3. Cephalopods (octopuses, like the one shown in figure 19.15c, and squids) have modified the mantle cavity to create a jet propulsion system that can propel them rapidly through the water. In most groups, the shell is greatly reduced to an internal structure or is absent.

 

 

Figure 19.15. Three major groups of mollusks.

(a) A gastropod. (b) A bivalve. (c) A cephalopod.

 

The Phylum Facts illustration walks you through the characteristics of mollusks, including a unique feature of mollusks, the radula, which is a rasping, tonguelike organ. With rows of pointed, backward-curving teeth, the radula is used by some snails to scrape algae off rocks. The small holes often seen in oyster shells are produced by gastropods that have bored holes to kill the oyster and extract its body.

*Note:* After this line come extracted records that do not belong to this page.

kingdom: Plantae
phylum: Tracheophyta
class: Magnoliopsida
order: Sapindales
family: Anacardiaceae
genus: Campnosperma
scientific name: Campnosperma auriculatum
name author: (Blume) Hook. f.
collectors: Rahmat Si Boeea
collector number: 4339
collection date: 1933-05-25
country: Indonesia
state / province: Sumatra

In most mollusks, as stated earlier, the outer surface of the mantle also secretes a protective shell, partially cut away in the facing Phylum Facts illustration. The shell consists of a horny outer layer, rich in protein, which protects the two underlying calcium-rich layers from erosion. The inner layer is pearly and is used as mother-of-pearl. Pearls themselves are formed when a foreign object, such as a grain of sand, becomes lodged between the mantle and the inner shell layer of a bivalve, including clams and oysters. The mantle coats the foreign object with layer upon layer of shell material to reduce irritation. The shell serves primarily for protection, with some mollusks withdrawing into their shell when threatened.

 

 

Key Learning Outcome 19.8. Mollusks have a coelom body cavity but are not segmented. Although diverse, their basic body plans include a foot, the visceral mass, and a mantle.